TASK LIST
1 - Render this sentence from the Purple Line thread into Spanish: "Purple Line Transit Partners comprises Meridiam as a 70% equity provider, with Fluor Enterprises and Star America each providing 15% of the equity."
2 - Write the next part of the Purple Line thread, picking up after its last sentence about property acquisition and utility relocation during the delay.

PROVIDED TEXT
########################################

News updates on the Purple Line. In short, the financing is in place including a $875 million TIFIA loan and the contracts have been signed. So the design-build stage of the project should be underway.

Railway Age: Maryland Purple Line closes financial deal



> Maryland Department of Transportation (MDOT), Maryland Transit Administration (MTA) and Purple Line Transit Partners, have signed the final financial documents for a $5.6 billion PPP contract to design, build, finance, operate and maintain the light rail Purple Line north of Washington DC.
> 
> Purple Line Transit Partners comprises Meridiam as a 70% equity provider, with Fluor Enterprises and Star America each providing 15% of the equity.
> 
> ...


Railway Gazette: CAF awarded Maryland Purple Line LRV contract



> USA: CAF has been awarded a contract to supply 26 five-section light rail vehicles for the Purple Line project in the Maryland suburbs of Washington DC.
> 
> The contract announced by CAF on June 28 is to be managed by its CAF USA subsidiary, which will manufacture the LRVs at its plant in Elmira, New York. The contract is worth more than US$200m and includes spare parts, tools and test equipment.


Hope the CAF production of the LRVs for the Purple Line goes better than the Viewliner II order from Amtrak. :huh:


----------



## afigg (Aug 28, 2017)

Reviving an old thread...

The Maryland Purple Line project, after a year long delay due to a Federal judge, had a public ground breaking ceremony for start of construction on Monday, August 28, 2017. The judge came damn close to killing the project, but it managed to survive and get the critical federal funding from the Trump administration DOT. There has been a year long saga of the judge vacating the federal approval and court battles that I won't get into, except to note the delay, after umpteen years of studies, more studies, design, and getting the light rail line approved and funded shows just how damn difficult it is to build transit systems in the US.

Bethesda Beat with videos, photos, and backstory for today's kick-off event: Officials Break Ground on Long-Awaited Purple Line Project; Construction Immediately Starts.

Maryland DOT proceeded with property acquisition and some utility relocation projects from what I understand during the year long delay, so some progress was made while the judge stalled the project.

########################################

DATA SEGMENT
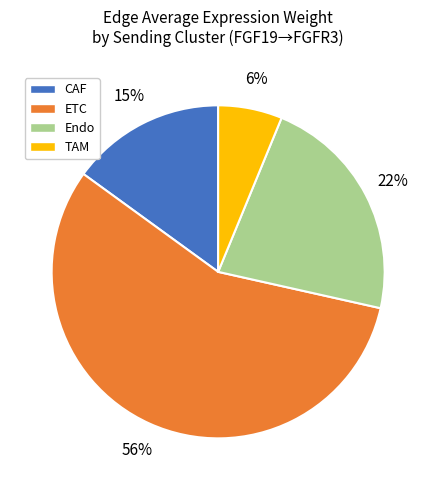

To the nearest percent, what portion does Endo represent?

22%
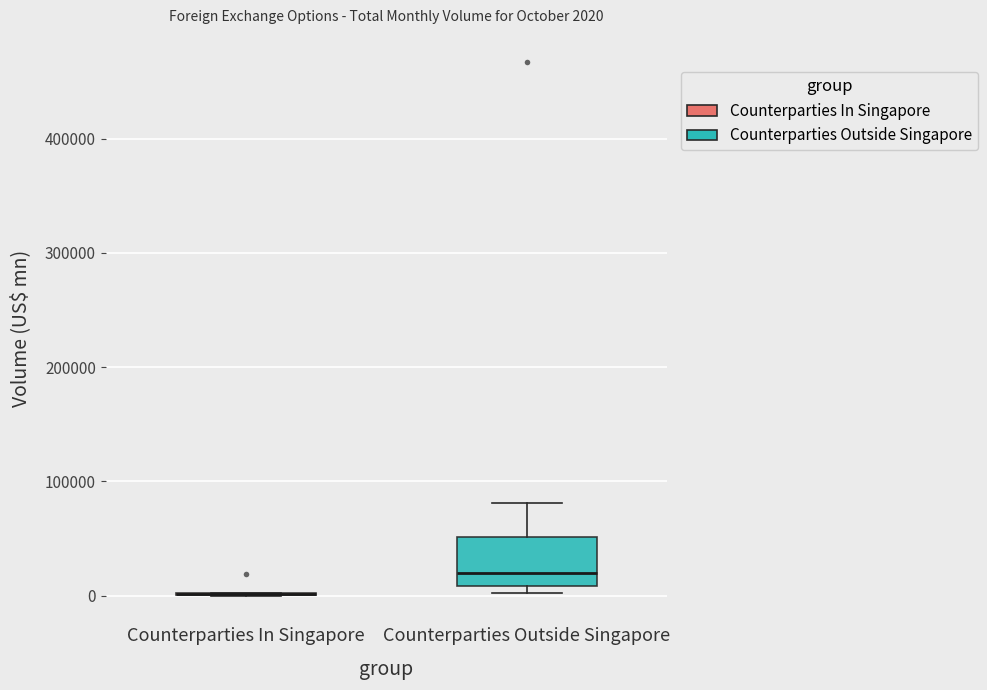

Which box is the tallest, from its lower edge to its upper edge?

Counterparties Outside Singapore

########################################

ANSWERS TO THIS EXERCISE
1 - Purple Line Transit Partners está integrada por Meridiam como proveedor del 70 % del capital, mientras que Fluor Enterprises y Star America aportan cada una el 15 % del capital.

2 -
Some excerpts from the article:



> Hogan and U.S. Transportation Secretary Elaine Chao participated in a ceremonial signing of the project’s federal full funding grant agreement. The signed grant will enable the state to access the $900 million in federal funds proposed for the project—including $325 million already appropriated for it.
> 
> ......
> 
> The 16.2-mile rail line is project to be completed in 2022. It will stretch along an east-west route from Bethesda to New Carrollton in Prince George’s County and include 21 stations—10 in Montgomery and 11 in Prince George’s.


Before the judge stalled the Purple Line project, it had a 2021 completion and start of service projected date.

How long has the project been in the works? Long enough to grow up and have kids...



> Gov. William Donald Schaefer first pitched a transit project on the former CSX rail right-of-way in southern Montgomery County in 1989 and it was further developed by Gov. Parris Glendening. In the mid-2000s, Republican Gov. Robert Ehrlich studied whether to turn it into a bus route. After beating Ehrlich in 2006, Gov. Martin O’Malley fought for the light-rail line and budgeted funds for it during his administration.
> 
> Since then, the line has overcome opposition from Columbia Country Club and the Town of Chevy Chase. The light-rail line will run through the club and next to the town along the current site of the Georgetown Branch Trail.
> 
> "We made it," Senator Chris Van Hollen said at the groundbreaking. "It's been like a long-distance relay run with one administration after another passing the baton to the next."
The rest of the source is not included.